Hello everyone,
I'm trying to empty the Linefeed charachter from a string
The code compiles & runs fine. I have ran it in a debugger to see if it worked correctly, and it did
A bit further in my code I have a message box, that is to output my string to the screen, but the message box is empty
Here's the code I'm using:
xor esi, esi ; empty our counter
NCLRF:
cmp [buffer + esi], 10d ; check for a CRLF charachter
je Rmove ; if we find own replace it with a 0
inc esi
cmp esi, sizeof buffer ; compare our counter with the size of our buffer
jne NCLRF ; they don't equal? then do all this stuff again
invoke MessageBox, 0, addr buffer, addr capt, MB_OK
;¤¤¤¤¤¤¤¤¤¤¤¤¤¤¤¤¤¤¤¤¤¤¤¤¤¤¤¤¤¤¤¤¤¤¤¤¤¤¤¤¤¤¤¤¤¤¤¤¤¤¤¤¤¤¤¤¤¤¤¤¤¤¤¤¤¤¤¤¤¤¤¤¤
;buffer is ready to have a PRVMS: command appended to it (no \n left)
;¤¤¤¤¤¤¤¤¤¤¤¤¤¤¤¤¤¤¤¤¤¤¤¤¤¤¤¤¤¤¤¤¤¤¤¤¤¤¤¤¤¤¤¤¤¤¤¤¤¤¤¤¤¤¤¤¤¤¤¤¤¤¤¤¤¤¤¤¤¤¤¤¤
jmp loopspt ; jump back to our main loop
Rmove:
mov [buffer + esi], 0 ; place a 0 in the buffer
inc esi ; increment our counter
jmp NCLRF ; back to the loop
Could someone please tell me what I'm doing wrong and how to fix it, it might be a verry stupid mistake, since I'm very tired atm but I don't want to stop coding :toothy
Why are you placing 0 instead of \n :D ? It's a string terminator. If you really want to get rid of \n characters, you'll have to shift the buffer by one character (assuming it's only \n not \r\n) backwards when \n is found or at least put space character for a start.
Quote from: ramguru on October 23, 2010, 06:03:20 PM
Why are you placing 0 instead of \n :D ? It's a string terminator. If you really want to get rid of \n characters, you'll have to shift the buffer by one character (assuming it's only \n not \r\n) backwards when \n is found or at least put space character for a start.
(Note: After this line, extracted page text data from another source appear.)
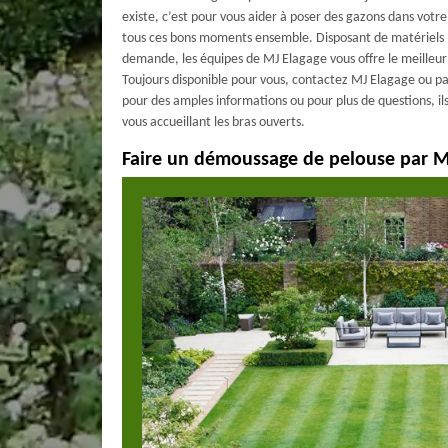
existe, c’est pour vous aider à poser des gazons dans votre
tous ces bons moments ensemble. Disposant de matériels
demande, les équipes de MJ Elagage vous offre le meilleur
Toujours disponible pour vous, contactez MJ Elagage ou pa
pour des amples informations ou pour plus de questions, ils
vous accueillant les bras ouverts.
Faire un démoussage de pelouse par M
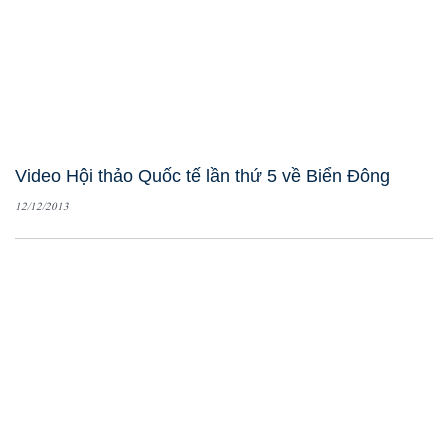
Video Hội thảo Quốc tế lần thứ 5 về Biển Đông
12/12/2013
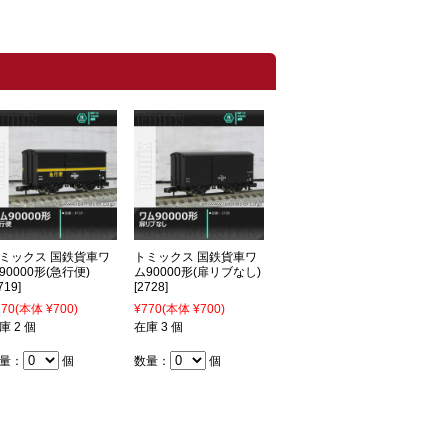
ミックス 国鉄貨車ワ
トミックス 国鉄貨車ワ
90000形(急行便)
ム90000形(扉リブなし)
719]
[2728]
770
(本体 ¥700)
¥770
(本体 ¥700)
庫 2 個
在庫 3 個
量：
個
数量：
個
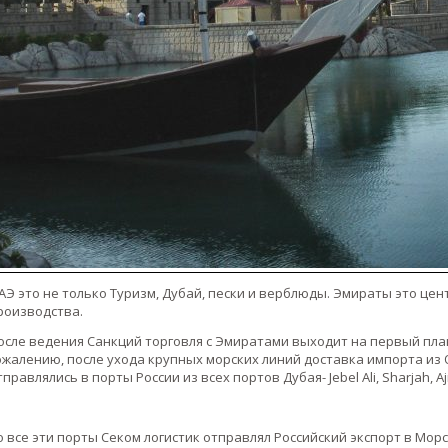
АЭ это не только Туризм, Дубай, пески и верблюды. Эмираты это це
роизводства.
осле ведения Санкций торговля с Эмиратами выходит на первый план
ожалению, после ухода крупных морских линий доставка импорта из
тправлялись в порты России из всех портов Дубая- Jebel Ali, Sharjah, A
о все эти порты Секом логистик отправлял Российский экспорт в Мор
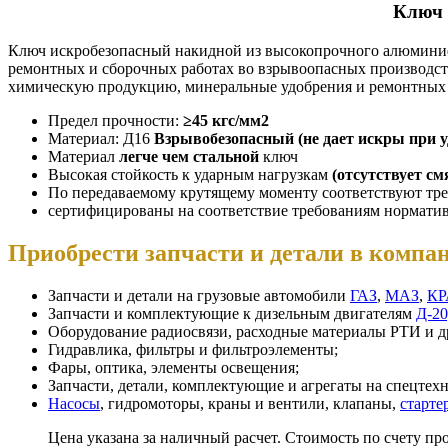
Ключ 
Ключ искробезопасный накидной из высокопрочного алюминиев
ремонтных и сборочных работах во взрывоопасных производст
химическую продукцию, минеральные удобрения и ремонтных
Предел прочности:
≥45 кгс/мм2
Материал: Д16
Взрывобезопасный (не дает искры при у
Материал
легче чем стальной
ключ
Высокая стойкость к ударным нагрузкам
(отсутствует см
По передаваемому крутящему моменту соответствуют тр
сертифицированы на соответствие требованиям норматив
Приобрести запчасти и детали в ком
Запчасти и детали на грузовые автомобили
ГАЗ
,
МАЗ
,
КР
Запчасти и комплектующие к дизельным двигателям
Д-20
Оборудование радиосвязи, расходные материалы РТИ и др
Гидравлика, фильтры и фильтроэлементы;
Фары, оптика, элементы освещения;
Запчасти, детали, комплектующие и агрегаты на спецтех
Насосы
, гидромоторы, краны и вентили, клапаны,
старте
Цена указана за наличный расчет. Стоимость по счету пр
Wa? 0's.... 0's a... string terminator? "-_-
*gets some coffee*No stricke that
*Gets a dubble coffee*Yea, now we're talking
But with what should I replace it them? I mean I have more data following that \n character, I cannot shift my buffer...
How would you go about it?
edit:Ok, I've replaced the 0 with a 1, and that seems to be working, but are there any better ways of doing this?
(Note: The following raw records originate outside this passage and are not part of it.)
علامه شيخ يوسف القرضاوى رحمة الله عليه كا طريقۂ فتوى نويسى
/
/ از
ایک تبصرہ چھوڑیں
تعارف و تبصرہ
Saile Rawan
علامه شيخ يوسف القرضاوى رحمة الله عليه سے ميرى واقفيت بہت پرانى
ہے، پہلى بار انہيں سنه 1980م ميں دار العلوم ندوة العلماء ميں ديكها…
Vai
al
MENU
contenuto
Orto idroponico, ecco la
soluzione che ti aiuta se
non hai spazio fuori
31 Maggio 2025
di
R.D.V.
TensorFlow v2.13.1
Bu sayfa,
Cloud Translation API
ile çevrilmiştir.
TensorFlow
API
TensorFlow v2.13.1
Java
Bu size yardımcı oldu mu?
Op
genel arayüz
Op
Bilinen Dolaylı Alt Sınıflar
Quote from: SCHiM on October 23, 2010, 06:07:50 PM
edit:
Ok, I've replaced the 0 with a 1, and that seems to be working, but are there any better ways of doing this?
:bdg :lol :U :green
Space character, you know: mov [buffer + esi], ' '
Or you could have, say, two buffers:
Buffer1 the source buffer
Buffer2 the one that you copy everything to except \n characters
So you wouldn't need to replace anything
Quote from: ramguru on October 23, 2010, 06:16:08 PM
:bdg :lol :U :green
Space character, you know: mov [buffer + esi], ' '
Or you could have, say, two buffers:
Buffer1 the source buffer
Buffer2 the one that you copy everything to except \n characters
So you wouldn't need to replace anything
:dazzled:
*Tired-O-meter: spikes*
I must really be half asleep to not have though about using a space :eek
Anyways, I thank you
It's working now
As for the 2nd method, I don't know before hand how big my buffer is going to be
I know it will be less then 1kb big but creating 2 buffers 2 kb's big while most of the time only 100 or 200 bytes are going to be used is a waste :P
Use two pointers to the same buffer, only advance the second if you copy a non CR/LF character.
strloop:
mov al,[esi]
or al,al
jz done
cmp al,0Ah
jz strloop
mov [edi],al
inc edi
jmp strloop
done:
Also you might want to check for NUL characters in the input stream if the string does not fill the entire buffer.
Quotestrloop:
mov al,[esi]
or al,al
jz done
cmp al,0Ah
jz strloop
mov [edi],al
inc edi
jmp strloop
done:
I would modify this a bit to insure the terminating 0 is also copied at the end of the modified string:
strloop:
mov al,[esi]
cmp al,0Ah
jz strloop
mov [edi],al
inc edi
or al,al
jnz strloop
;done
You normally write code like this to change CRLF delimited text to wordwrap format and you do it by testing for both 13 and 10 in a collector loop and on exit write 1 space. If you don't want 1 trailing space you test the last byte written and if its ascii 32 (a space) you decrement the write pointer by 1 and write the terminating zero at that location.